Extracted records:

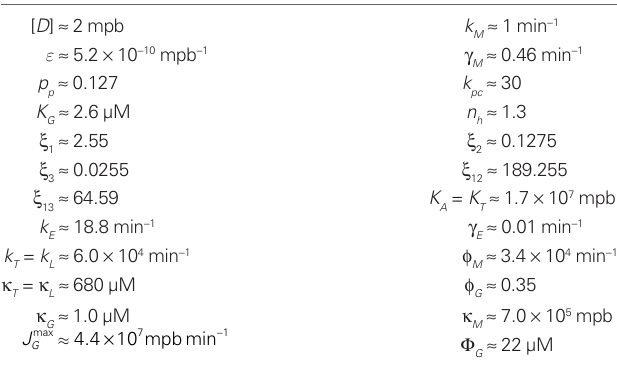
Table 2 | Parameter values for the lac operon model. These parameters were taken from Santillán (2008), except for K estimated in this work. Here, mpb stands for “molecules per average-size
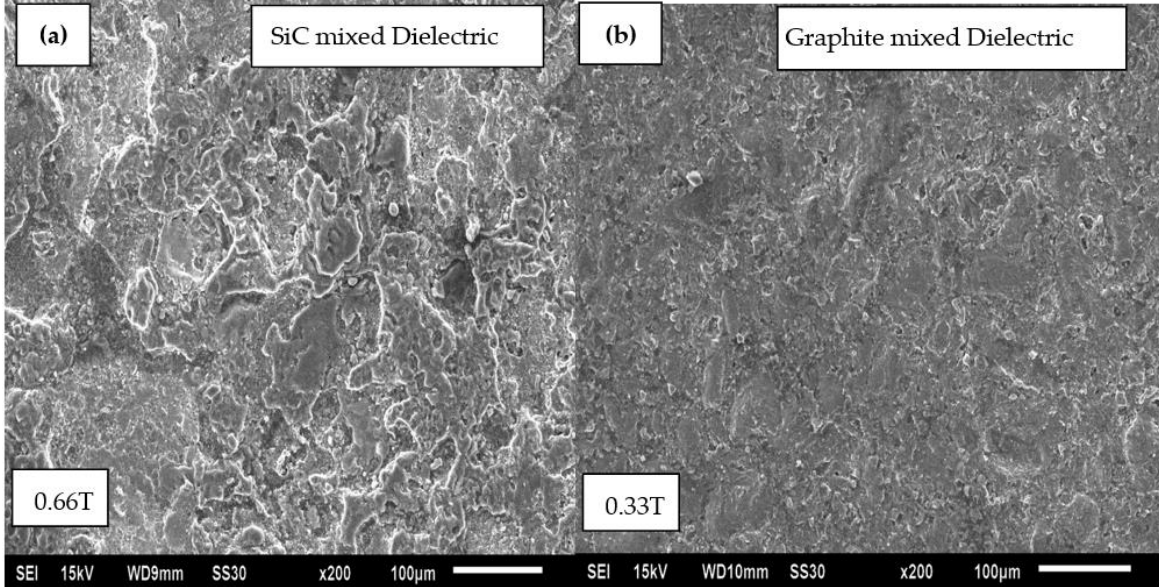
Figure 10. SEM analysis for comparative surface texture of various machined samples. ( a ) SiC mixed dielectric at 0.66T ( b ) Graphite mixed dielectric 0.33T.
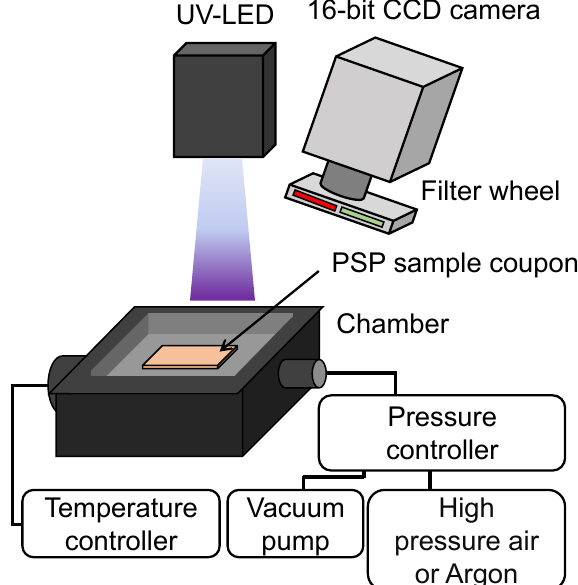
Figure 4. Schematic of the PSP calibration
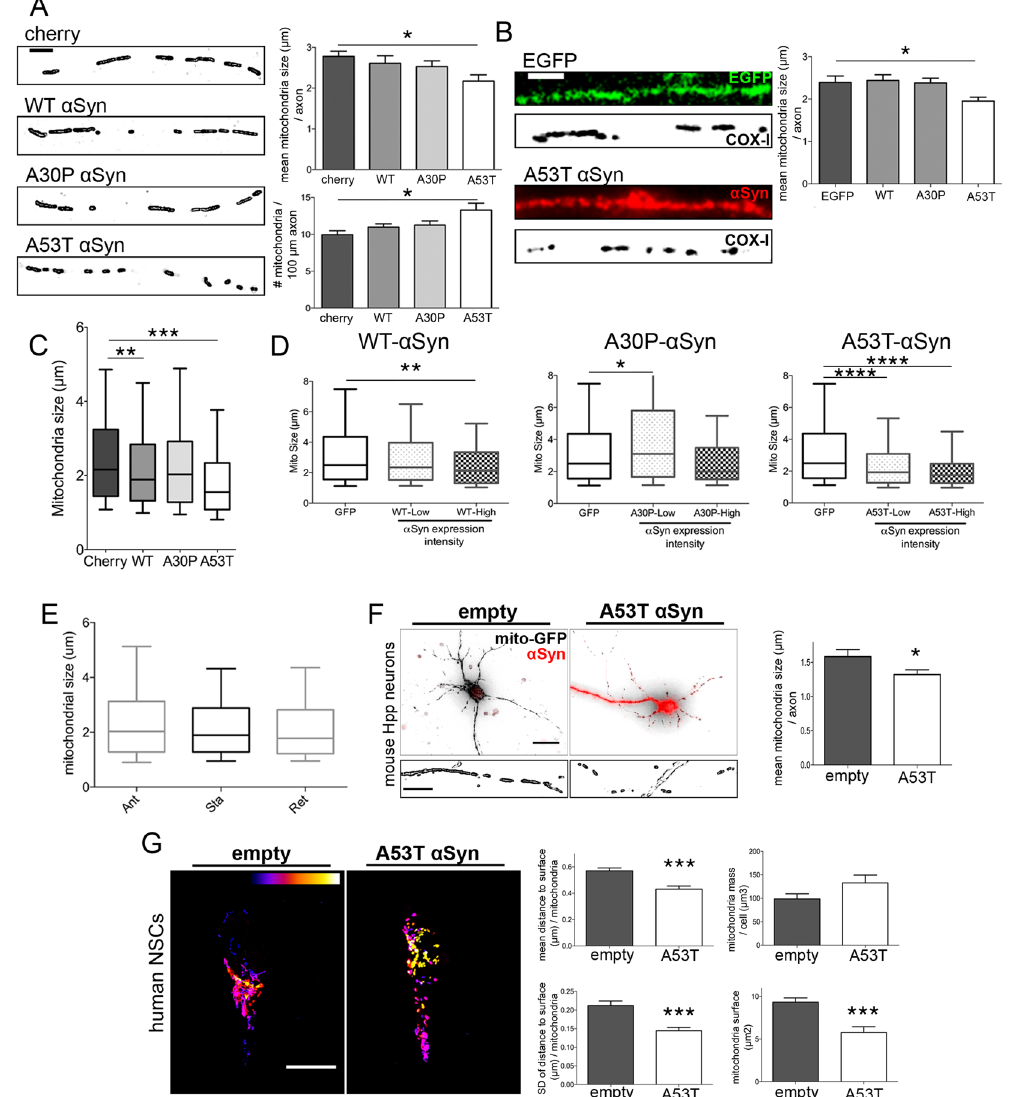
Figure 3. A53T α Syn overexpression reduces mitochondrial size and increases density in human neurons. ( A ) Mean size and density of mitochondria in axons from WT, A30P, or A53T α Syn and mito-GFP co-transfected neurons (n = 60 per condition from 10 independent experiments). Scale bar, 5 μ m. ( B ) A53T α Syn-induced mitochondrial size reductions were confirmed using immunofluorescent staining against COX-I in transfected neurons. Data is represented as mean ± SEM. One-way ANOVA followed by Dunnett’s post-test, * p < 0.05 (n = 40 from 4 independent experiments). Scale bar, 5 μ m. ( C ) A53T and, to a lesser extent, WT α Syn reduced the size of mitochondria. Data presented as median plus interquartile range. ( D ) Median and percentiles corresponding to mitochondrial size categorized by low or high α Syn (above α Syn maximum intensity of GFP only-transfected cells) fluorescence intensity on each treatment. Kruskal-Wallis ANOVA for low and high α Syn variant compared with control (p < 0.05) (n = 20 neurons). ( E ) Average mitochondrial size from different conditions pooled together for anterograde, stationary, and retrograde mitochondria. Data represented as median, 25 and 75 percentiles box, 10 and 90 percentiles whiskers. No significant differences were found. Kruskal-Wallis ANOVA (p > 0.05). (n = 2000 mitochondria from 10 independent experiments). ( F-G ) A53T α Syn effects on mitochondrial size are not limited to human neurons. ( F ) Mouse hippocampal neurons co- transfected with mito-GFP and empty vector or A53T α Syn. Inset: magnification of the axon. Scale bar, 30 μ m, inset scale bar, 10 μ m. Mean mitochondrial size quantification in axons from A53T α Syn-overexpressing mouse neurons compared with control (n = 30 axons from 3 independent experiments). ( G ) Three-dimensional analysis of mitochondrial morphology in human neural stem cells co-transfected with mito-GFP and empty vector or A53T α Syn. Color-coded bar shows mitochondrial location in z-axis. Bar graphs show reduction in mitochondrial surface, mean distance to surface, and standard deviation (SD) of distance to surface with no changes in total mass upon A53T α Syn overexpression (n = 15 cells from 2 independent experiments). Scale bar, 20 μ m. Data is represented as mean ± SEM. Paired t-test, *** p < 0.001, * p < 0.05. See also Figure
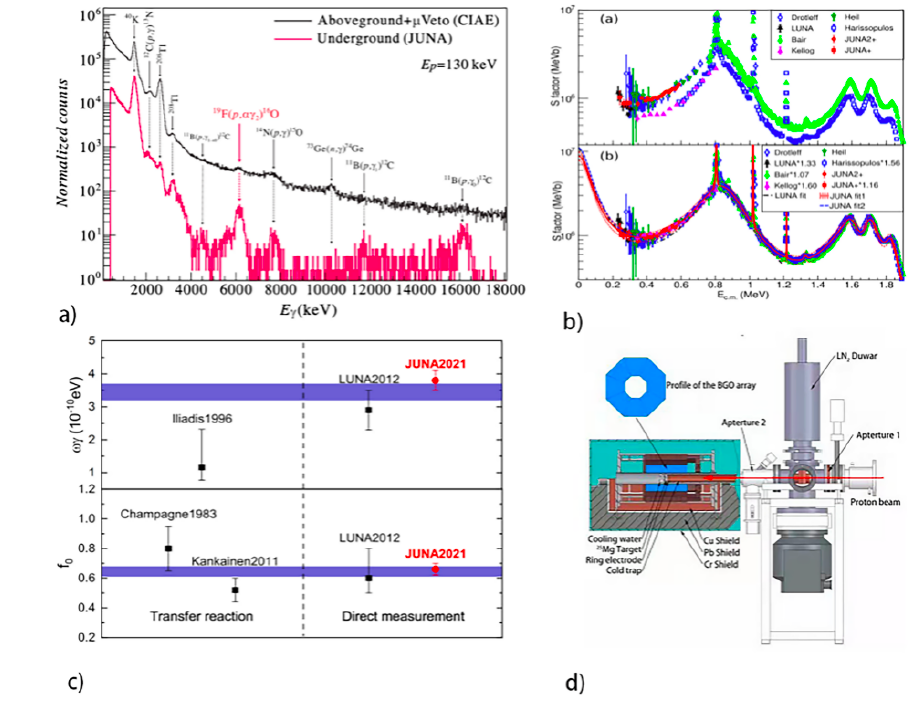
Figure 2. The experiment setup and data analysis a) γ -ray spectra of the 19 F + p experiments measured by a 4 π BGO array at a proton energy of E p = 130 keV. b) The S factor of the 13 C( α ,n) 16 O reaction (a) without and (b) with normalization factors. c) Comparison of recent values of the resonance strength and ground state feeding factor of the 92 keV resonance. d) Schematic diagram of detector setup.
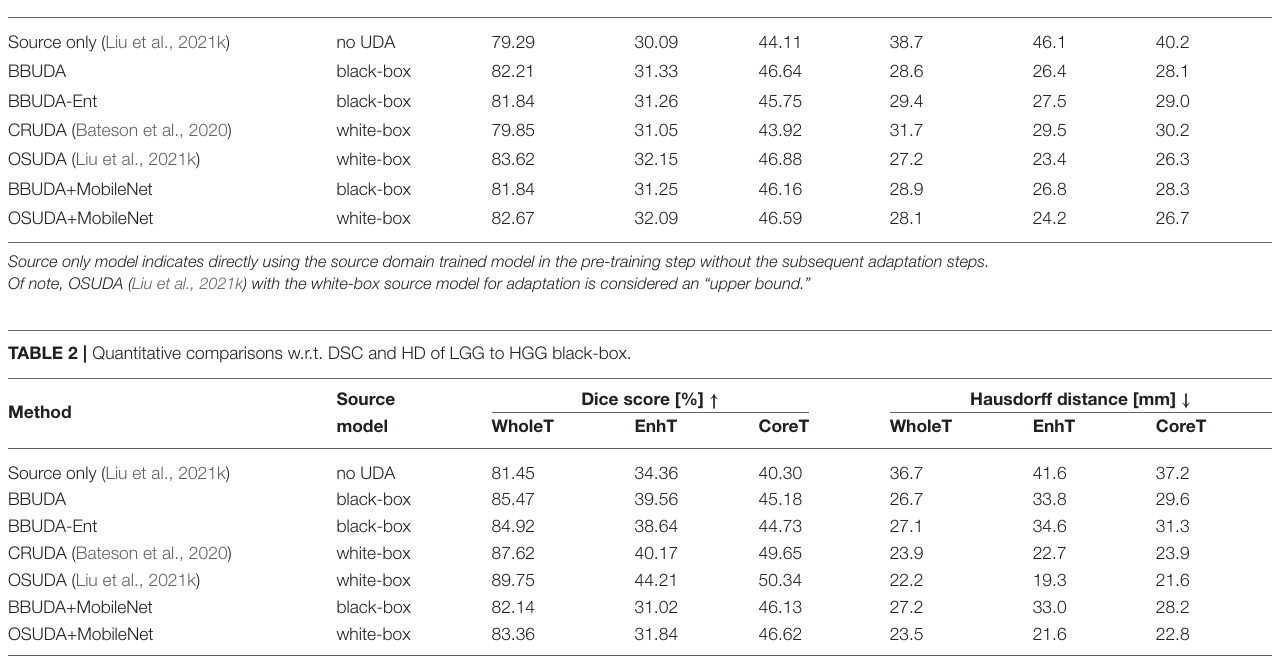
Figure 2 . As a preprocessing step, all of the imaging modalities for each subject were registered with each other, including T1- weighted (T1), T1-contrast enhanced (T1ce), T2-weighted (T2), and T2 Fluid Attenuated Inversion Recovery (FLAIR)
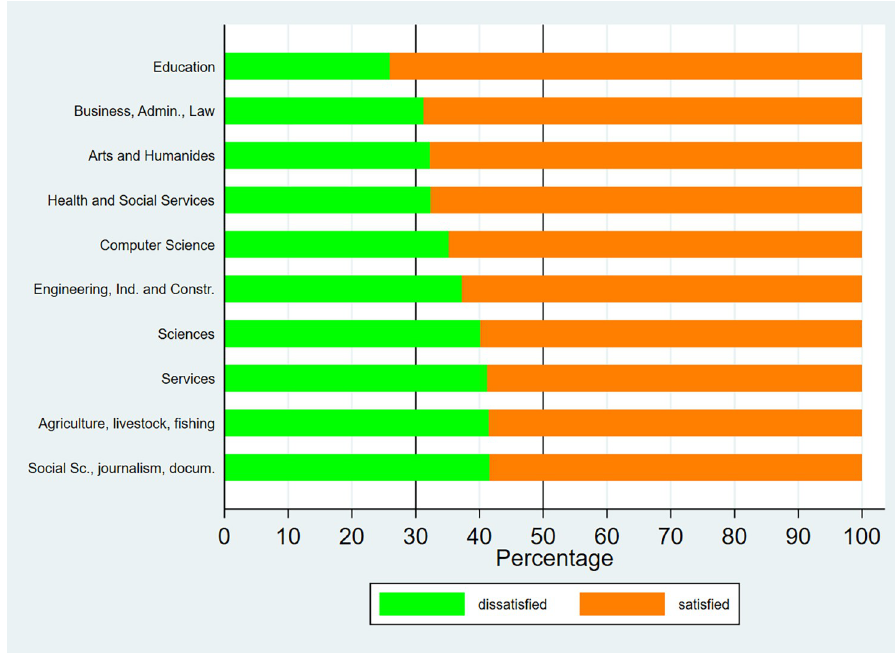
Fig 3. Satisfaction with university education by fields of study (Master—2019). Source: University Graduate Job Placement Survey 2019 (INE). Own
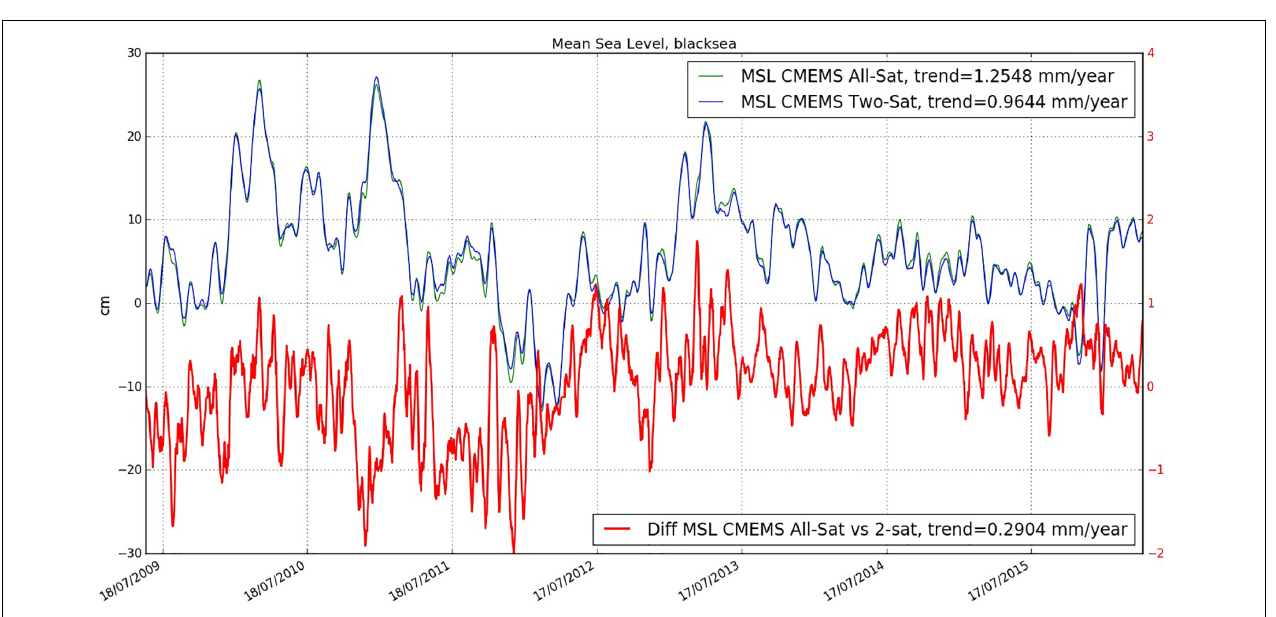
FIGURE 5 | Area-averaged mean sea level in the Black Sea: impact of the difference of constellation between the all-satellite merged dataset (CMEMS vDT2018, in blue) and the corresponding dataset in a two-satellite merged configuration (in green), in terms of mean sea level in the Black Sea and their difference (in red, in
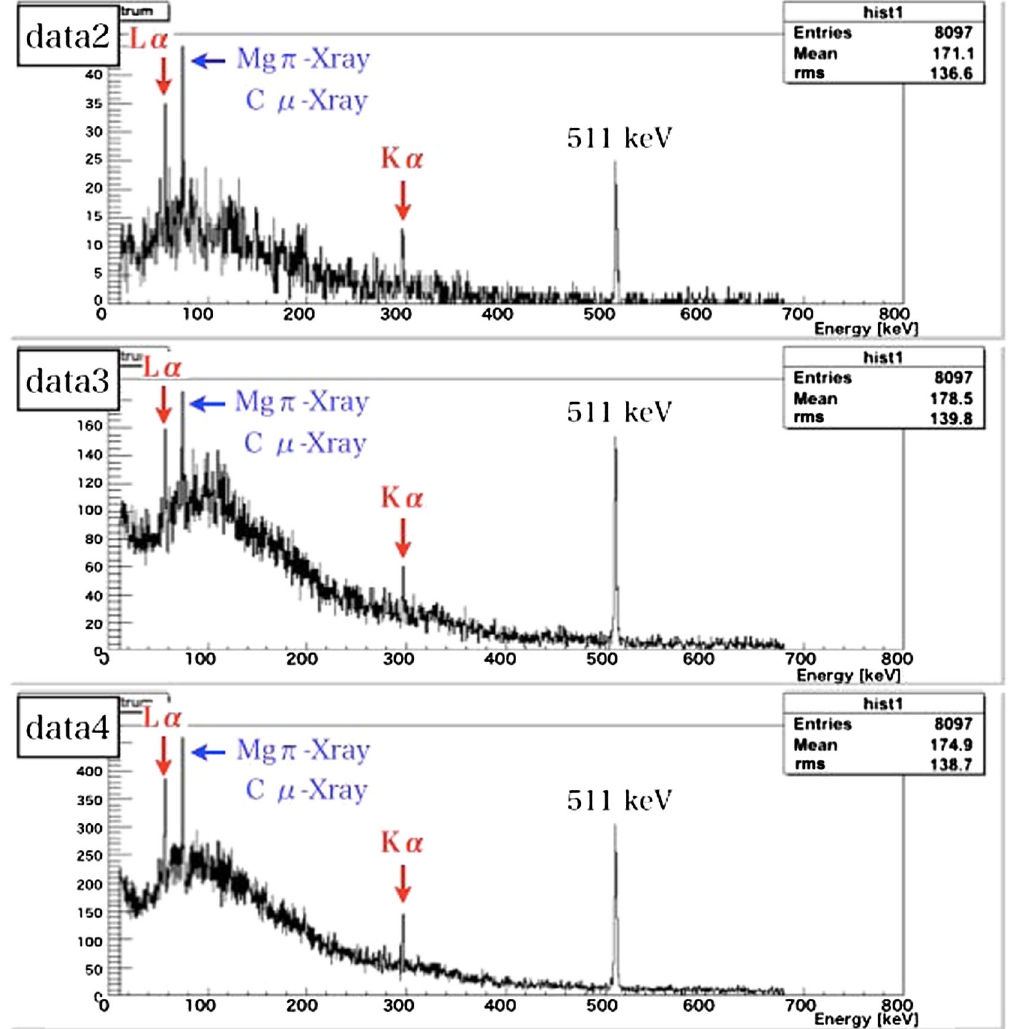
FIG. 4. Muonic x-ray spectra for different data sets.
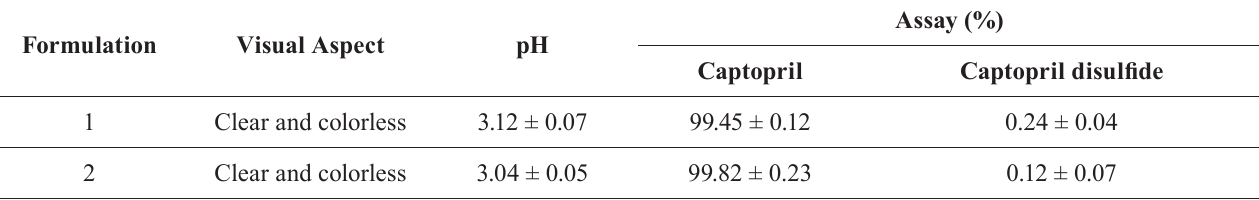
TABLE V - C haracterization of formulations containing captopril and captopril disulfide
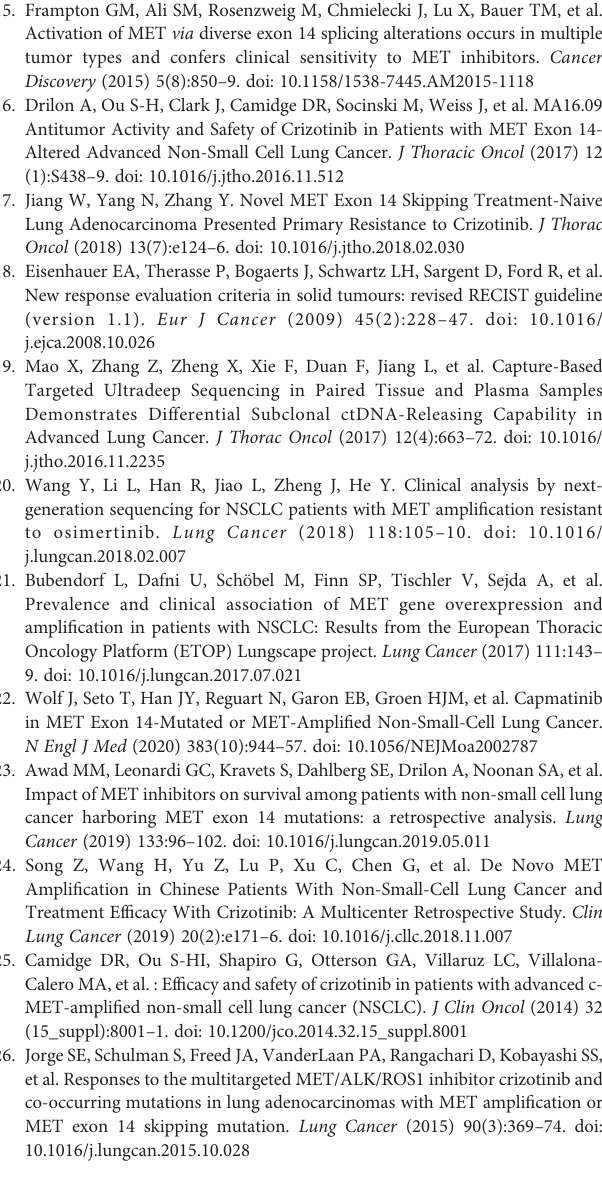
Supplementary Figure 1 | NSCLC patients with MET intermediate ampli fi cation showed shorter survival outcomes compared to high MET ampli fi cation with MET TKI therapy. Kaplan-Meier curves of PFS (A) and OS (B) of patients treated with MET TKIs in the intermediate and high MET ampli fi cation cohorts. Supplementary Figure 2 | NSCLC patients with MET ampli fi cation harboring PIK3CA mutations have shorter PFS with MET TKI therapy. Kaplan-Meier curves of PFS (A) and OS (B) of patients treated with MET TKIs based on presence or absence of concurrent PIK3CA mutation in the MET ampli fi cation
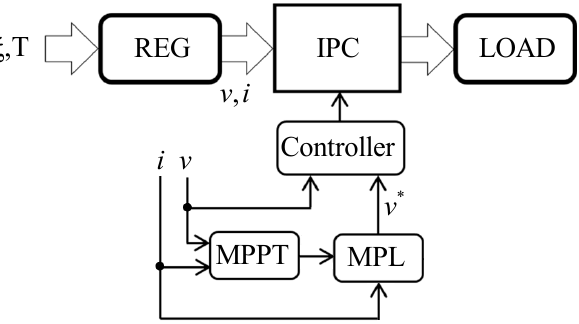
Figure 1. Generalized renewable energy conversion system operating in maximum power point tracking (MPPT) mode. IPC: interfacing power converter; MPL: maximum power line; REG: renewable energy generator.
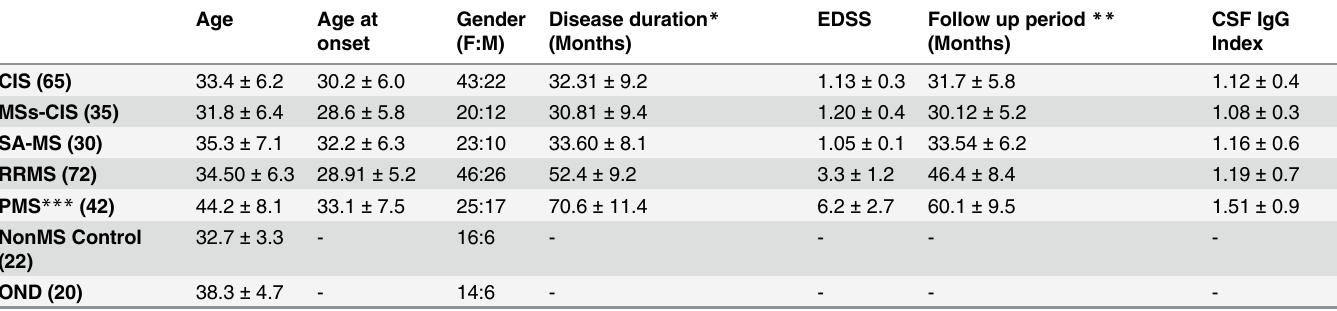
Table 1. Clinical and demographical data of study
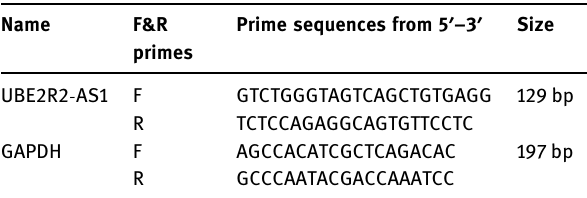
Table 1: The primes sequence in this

Action item: Only the lines from the start of the material through the line containing "Figure 4. Schematic of the PSP calibration" should be transcribed. Pictures stay out.

Answer box:
Table 2 | Parameter values for the lac operon model. These parameters were taken from Santillán (2008), except for K estimated in this work. Here, mpb stands for “molecules per average-size
Figure 10. SEM analysis for comparative surface texture of various machined samples. ( a ) SiC mixed dielectric at 0.66T ( b ) Graphite mixed dielectric 0.33T.
Figure 4. Schematic of the PSP calibration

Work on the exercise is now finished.